Pendekatan agresif ditunjukkan, salah satunya, dengan merapatnya kapal perang jenis penghancur (destroyer) AS, USS John S McCain, di pelabuhan militer Vietnam di Danang. Kapal akan berada di sana selama empat hari sekaligus menggelar latihan dan program pertukaran bersama Angkatan Laut Vietnam. Pada saat bersamaan, ketegangan hubungan antara AS dan China beserta sekutu masing-masing meningkat belakangan ini.

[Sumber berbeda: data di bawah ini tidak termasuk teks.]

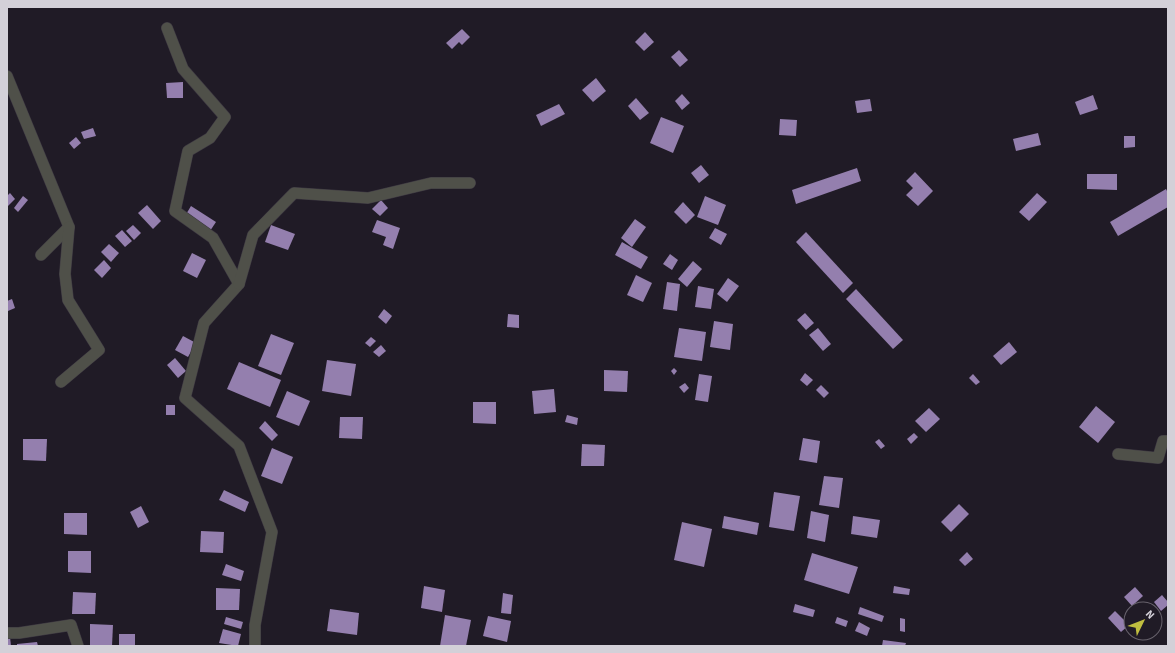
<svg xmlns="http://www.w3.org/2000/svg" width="1175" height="653" viewBox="0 0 1175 653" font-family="'Source Sans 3',sans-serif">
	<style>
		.building { fill: #947fae }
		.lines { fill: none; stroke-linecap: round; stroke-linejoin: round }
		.minor-casing { stroke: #3d3842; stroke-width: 12 }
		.minor { stroke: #4f5049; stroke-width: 11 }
	</style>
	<rect width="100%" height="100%" fill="#201b26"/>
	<g class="building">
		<path d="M462 29 470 37 462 45 459 42 452 49 446 43Z"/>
		<path d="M645 32 654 42 644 51 635 42Z"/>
		<path d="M679 50 688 60 680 67 671 57Z"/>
		<path d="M596 78 606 91 593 102 582 90Z"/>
		<path d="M183 82V98H167L166 83Z"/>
		<path d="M682 94 690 103 682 110 675 101Z"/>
		<path d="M1093 95 1098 109 1080 115 1075 102Z"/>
		<path d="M636 98 649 113 640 120 628 106Z"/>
		<path d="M870 99 872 111 857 113 855 101Z"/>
		<path d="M559 104 565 114 541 126 536 115Z"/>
		<path d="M661 117 684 126 673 153 650 143Z"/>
		<path d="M780 119 797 120 796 136 779 135Z"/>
		<path d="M93 128 96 136 84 139 81 132Z"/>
		<path d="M1038 133 1041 145 1016 151 1013 139Z"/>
		<path d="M1124 136H1135V147L1124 148Z"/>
		<path d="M76 137 81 143 74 149 69 143Z"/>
		<path d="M701 165 709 175 699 183 691 173Z"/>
		<path d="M857 168 861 181 796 204 792 190Z"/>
		<path d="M915 172 933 191 918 206 906 195 913 188 906 181Z"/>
		<path d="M1087 174H1117V190L1087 189Z"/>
		<path d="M1166 189 1168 193V207L1118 236 1110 222Z"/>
		<path d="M10 193 15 199 8 206 7 205V196Z"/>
		<path d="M1037 193 1047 202 1029 221 1019 212Z"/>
		<path d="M23 196 28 200 18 212 14 208Z"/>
		<path d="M705 196 726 205 718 225 697 217Z"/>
		<path d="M381 200 388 208 380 216 372 209Z"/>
		<path d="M683 202 695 215 686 224 674 212Z"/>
		<path d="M147 205 161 221 153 229 138 213Z"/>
		<path d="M191 206 216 222 210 231 185 216Z"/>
		<path d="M635 219 646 227 632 247 621 238Z"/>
		<path d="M377 220 400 228 393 249 383 245 386 237 372 232Z"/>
		<path d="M133 225 141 233 134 240 126 231Z"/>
		<path d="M271 225 295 234 288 250 265 242Z"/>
		<path d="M715 228 727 234 721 245 709 238Z"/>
		<path d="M122 230 132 241 125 247 115 236Z"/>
		<path d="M806 232 853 283 843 293 796 242Z"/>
		<path d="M622 242 648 257 641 269 615 255Z"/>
		<path d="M109 244 119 253 111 262 101 252Z"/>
		<path d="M192 253 206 260 197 278 183 271Z"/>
		<path d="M670 254 678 260 672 270 663 264Z"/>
		<path d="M104 260 111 268 102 278 94 270Z"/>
		<path d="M693 261 702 269 687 287 678 279Z"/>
		<path d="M636 275 652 283 643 302 627 295Z"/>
		<path d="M728 278 739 286 727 302 717 294Z"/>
		<path d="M667 282 680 284 677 311 663 309Z"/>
		<path d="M698 286 714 289 711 309 695 307Z"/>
		<path d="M856 289 903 340 893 349 846 299Z"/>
		<path d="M12 299 15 308 8 311 7 301Z"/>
		<path d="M384 309 392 316 386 324 378 317Z"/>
		<path d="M805 313 814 323 806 330 797 320Z"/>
		<path d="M508 314 519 315V328L507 327Z"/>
		<path d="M714 321 733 324 730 350 710 347Z"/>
		<path d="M679 328 706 332 702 361 674 357Z"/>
		<path d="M818 328 831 344 823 351 809 335Z"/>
		<path d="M271 334 294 343 281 375 258 366Z"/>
		<path d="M183 336 196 343 188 357 175 350Z"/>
		<path d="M371 337 376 341 370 347 365 343Z"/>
		<path d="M1009 342 1017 352 1001 365 993 356Z"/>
		<path d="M381 345 386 351 379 357 373 352Z"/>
		<path d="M175 358 186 371 178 378 167 365Z"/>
		<path d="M327 360 356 364 351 396 322 391Z"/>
		<path d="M239 362 281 380 270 407 227 389Z"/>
		<path d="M674 368 677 371 674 375 671 371Z"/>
		<path d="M604 370 628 371 627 392 604 391Z"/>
		<path d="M805 373 813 380 807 386 800 380Z"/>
		<path d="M699 374 712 376 708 402 695 400Z"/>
		<path d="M973 374 980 382 976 385 969 378Z"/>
		<path d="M685 383 689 388 684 393 679 387Z"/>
		<path d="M821 385 829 393 824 398 816 390Z"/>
		<path d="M554 389 556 412 534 414 532 391Z"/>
		<path d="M287 391 310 401 299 426 276 417Z"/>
		<path d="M473 402H496V424L473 423Z"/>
		<rect x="166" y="405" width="9" height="10"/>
		<path d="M1096 406 1115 422 1098 443 1079 427Z"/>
		<path d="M929 408 940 419 926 432 915 421Z"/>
		<path d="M567 415 578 418 577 425 565 422Z"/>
		<path d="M340 417H363L362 439 339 438Z"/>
		<path d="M265 421 278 435 272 441 259 428Z"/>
		<path d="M914 433 918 437 911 444 907 439Z"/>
		<path d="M803 438 820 441 817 463 799 460Z"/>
		<path d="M23 439H47L46 461 23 460Z"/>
		<path d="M879 439 885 446 881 449 875 442Z"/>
		<path d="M582 444 605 445 604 466H581Z"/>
		<path d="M272 448 293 457 282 484 261 476Z"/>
		<path d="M824 476 843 478 839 508 819 505Z"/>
		<path d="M224 490 249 502 245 512 219 500Z"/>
		<path d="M774 492 800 496 794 531 769 527Z"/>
		<path d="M959 504 969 514 951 532 941 522Z"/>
		<path d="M141 506 149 522 138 528 130 512Z"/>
		<path d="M811 511 829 515 825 542 807 538Z"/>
		<path d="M64 513H87V535L64 534Z"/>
		<path d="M724 516 759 523 757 535 722 528Z"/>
		<path d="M853 516 880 520 877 538 851 534Z"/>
		<path d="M682 522 712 529 704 567 674 560Z"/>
		<path d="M201 531 224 532 223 553 200 552Z"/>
		<path d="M68 551H91V573L68 572Z"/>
		<path d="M967 552 973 559 965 566 959 560Z"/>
		<path d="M812 553 858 567 849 594 804 580Z"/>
		<path d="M226 564 244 571 241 581 222 575Z"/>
		<path d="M424 586 445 590 442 612 421 608Z"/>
		<path d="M894 586 910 589 909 595 893 593Z"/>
		<path d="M1135 587 1143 596 1132 606 1124 597Z"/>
		<path d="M216 588 240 589 239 610H216Z"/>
		<path d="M73 592 96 593 95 614H72Z"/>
		<path d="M503 593 513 595 511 614 501 613Z"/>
		<path d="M1162 595 1168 602V605L1161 611 1154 602Z"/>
		<path d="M795 604 815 610 813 617 793 612Z"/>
		<path d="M860 607 884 616 882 622 858 614Z"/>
		<path d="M330 609 359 613 357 635 327 631Z"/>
		<path d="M1115 611 1129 625 1121 632 1108 618Z"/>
		<path d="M445 615 471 620 466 646H440Z"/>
		<path d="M488 616 511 621 507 642 483 636Z"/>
		<path d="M226 617 243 622 241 629 224 624Z"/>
		<path d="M837 617 848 621 846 627 835 623Z"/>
		<path d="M900 618 905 619V632L900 631Z"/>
		<path d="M859 622 870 628 867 636 855 631Z"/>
		<path d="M90 624 113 625 112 646H90Z"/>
		<path d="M223 629 241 634 238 646 219 643Z"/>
		<rect x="119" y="634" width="16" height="12"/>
		<path d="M7 637H10L11 646H7Z"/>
		<path d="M883 640 906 643 905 646H882Z"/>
		<path d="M37 642 38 646H17V644Z"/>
	</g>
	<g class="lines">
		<g class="minor-casing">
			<g id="minor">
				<path d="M167 28 183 69 225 117 210 138 188 151 175 211 213 238 239 284 204 323 185 398 239 446 272 532 255 625V646"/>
				<path d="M7 76 69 227 41 255"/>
				<path d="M239 284 253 235 294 193 368 198 431 183H470"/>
				<path d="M61 382 99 350 68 300 65 274 69 227"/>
				<path d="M1118 454 1158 458 1163 441H1168"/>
				<path d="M7 633H19L71 625 78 646"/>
			</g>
		</g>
		<use href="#minor" class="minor"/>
	</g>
	<rect width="1175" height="653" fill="none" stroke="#d3d0d8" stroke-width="16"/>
	<g transform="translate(1143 621) rotate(47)"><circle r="19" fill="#201b26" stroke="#68636d"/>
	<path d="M0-3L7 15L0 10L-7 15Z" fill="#c0be40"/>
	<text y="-6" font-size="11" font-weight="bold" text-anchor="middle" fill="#d3d0d8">N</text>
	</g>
</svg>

Tidak hanya kerja sama berbentuk latihan perang, pihak AS sebelumnya juga disebut-sebut menawari Vietnam program kerja sama teknologi dan pemanfaatan bahan bakar nuklir lewat program kerja sama dan alih teknologi. Namun, belakangan otoritas Vietnam membantah dengan menyatakan belum ada proses negosiasi yang telah digelar antarkeduanya.
Jika ini terjadi, relatif akan melanggar kesepakatan ASEAN soal Zone of Peace, Freedom, and Neutrality, termasuk bebas senjata nuklir.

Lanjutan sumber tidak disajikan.